While this study focused on the comparative performance of two LLMs in orthodontic health education tasks, its scope was intentionally limited to a pairwise evaluation using a structured but concise question set. This exploratory design was not intended as a comprehensive benchmark, but rather as a foundational assessment. Notably, in contrast to prior dental/health-literacy evaluations that emphasized single-language, single-session accuracy, the present design integrates a bilingual, expert-validated item set, repeated measurements across days/sessions, and latency as a usability endpoint. This combination broadens the evidentiary base from correctness alone to include stability and user-relevant speed, improving interpretability for clinical and educational settings. Building upon this methodological advancement, future research should expand to include larger model cohorts, broader question banks, and multi-dimensional evaluation frameworks encompassing explanation quality, source transparency, and user learning outcomes.

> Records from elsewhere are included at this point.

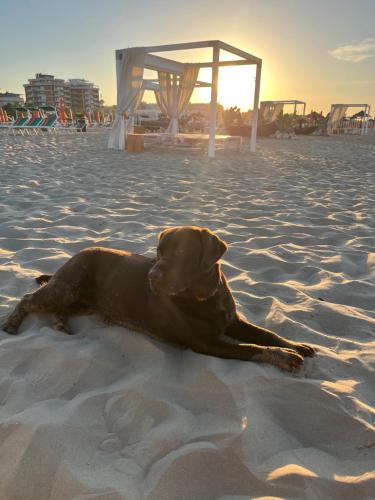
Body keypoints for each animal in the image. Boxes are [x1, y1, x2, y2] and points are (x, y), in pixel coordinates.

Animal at [2, 227, 314, 372]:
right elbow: (251, 348)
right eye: (158, 251)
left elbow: (267, 334)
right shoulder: (207, 344)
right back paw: (12, 324)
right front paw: (284, 356)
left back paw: (60, 325)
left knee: (57, 309)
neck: (205, 296)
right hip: (66, 288)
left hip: (76, 299)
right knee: (28, 298)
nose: (152, 275)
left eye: (182, 252)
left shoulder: (233, 322)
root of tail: (75, 255)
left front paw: (294, 345)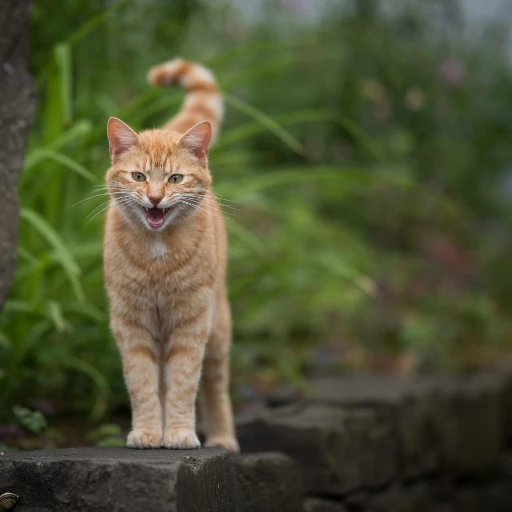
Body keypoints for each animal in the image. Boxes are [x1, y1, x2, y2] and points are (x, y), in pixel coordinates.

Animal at [104, 57, 240, 452]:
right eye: (138, 176)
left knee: (215, 386)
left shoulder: (190, 324)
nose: (154, 198)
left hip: (218, 330)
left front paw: (179, 433)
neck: (157, 253)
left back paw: (222, 439)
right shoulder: (132, 325)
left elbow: (184, 383)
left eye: (176, 178)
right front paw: (149, 432)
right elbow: (143, 384)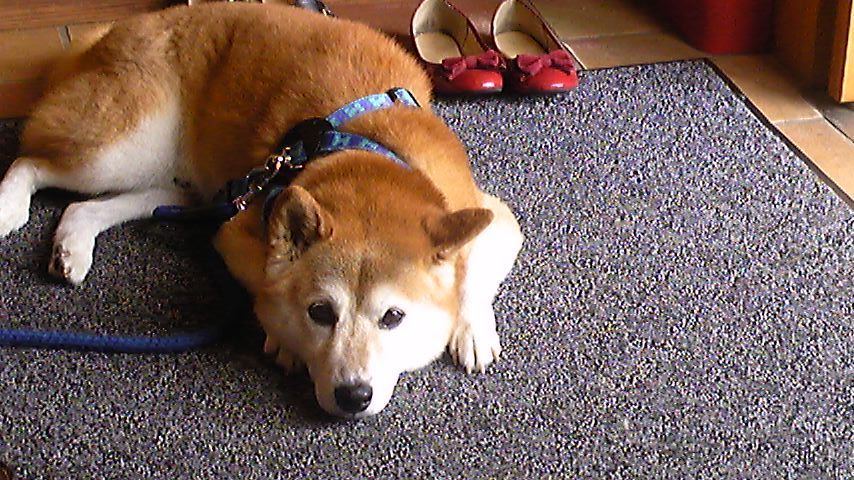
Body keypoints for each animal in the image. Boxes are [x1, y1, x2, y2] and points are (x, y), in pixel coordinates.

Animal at [0, 3, 523, 417]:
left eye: (393, 317)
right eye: (320, 312)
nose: (353, 396)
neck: (368, 159)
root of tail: (118, 29)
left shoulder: (492, 217)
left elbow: (471, 267)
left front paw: (471, 327)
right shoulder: (234, 228)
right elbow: (263, 282)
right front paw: (283, 339)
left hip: (176, 188)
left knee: (81, 207)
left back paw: (71, 247)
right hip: (124, 150)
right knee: (31, 160)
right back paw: (9, 208)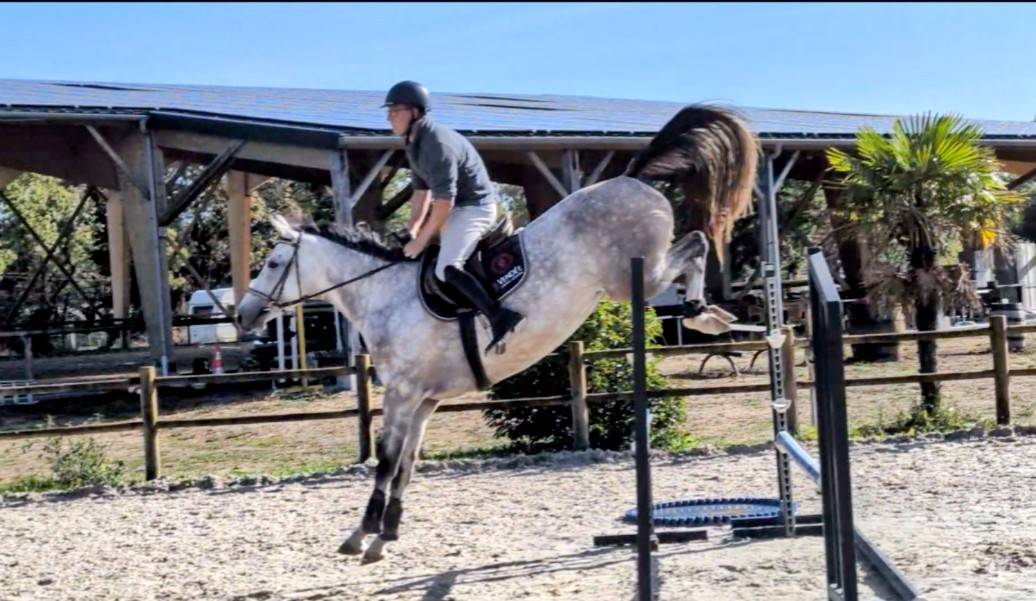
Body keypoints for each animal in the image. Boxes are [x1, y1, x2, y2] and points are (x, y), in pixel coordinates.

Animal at [235, 105, 758, 563]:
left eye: (273, 263)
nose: (243, 315)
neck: (382, 291)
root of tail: (629, 175)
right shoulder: (425, 400)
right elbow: (406, 465)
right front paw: (386, 536)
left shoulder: (403, 393)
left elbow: (386, 461)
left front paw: (361, 535)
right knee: (695, 244)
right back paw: (708, 314)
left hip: (636, 277)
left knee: (696, 243)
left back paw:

AI holds strong potential as a complementary educational resource in the field of orthodontic health literacy. The findings of this study support the feasibility of applying general-purpose LLMs, such as ChatGPT-4o and DeepSeek, to simulate patient education scenarios across languages. As the accuracy and linguistic adaptability of these systems continue to evolve, they may become increasingly useful in health communication and public dental education.

Conclusion

This study demonstrates that while both ChatGPT-4o and DeepSeek perform well in orthodontic health literacy tasks, ChatGPT-4o significantly outperforms DeepSeek in Chinese accuracy (91.3% vs. 83.6%) and response speed (1.9s vs. 5.2s). These findings indicate that while both models are generally competent, ChatGPT-4o’s combination of linguistic advantage and superior efficiency makes it more suitable for clinical applications requiring timely and accurate information delivery.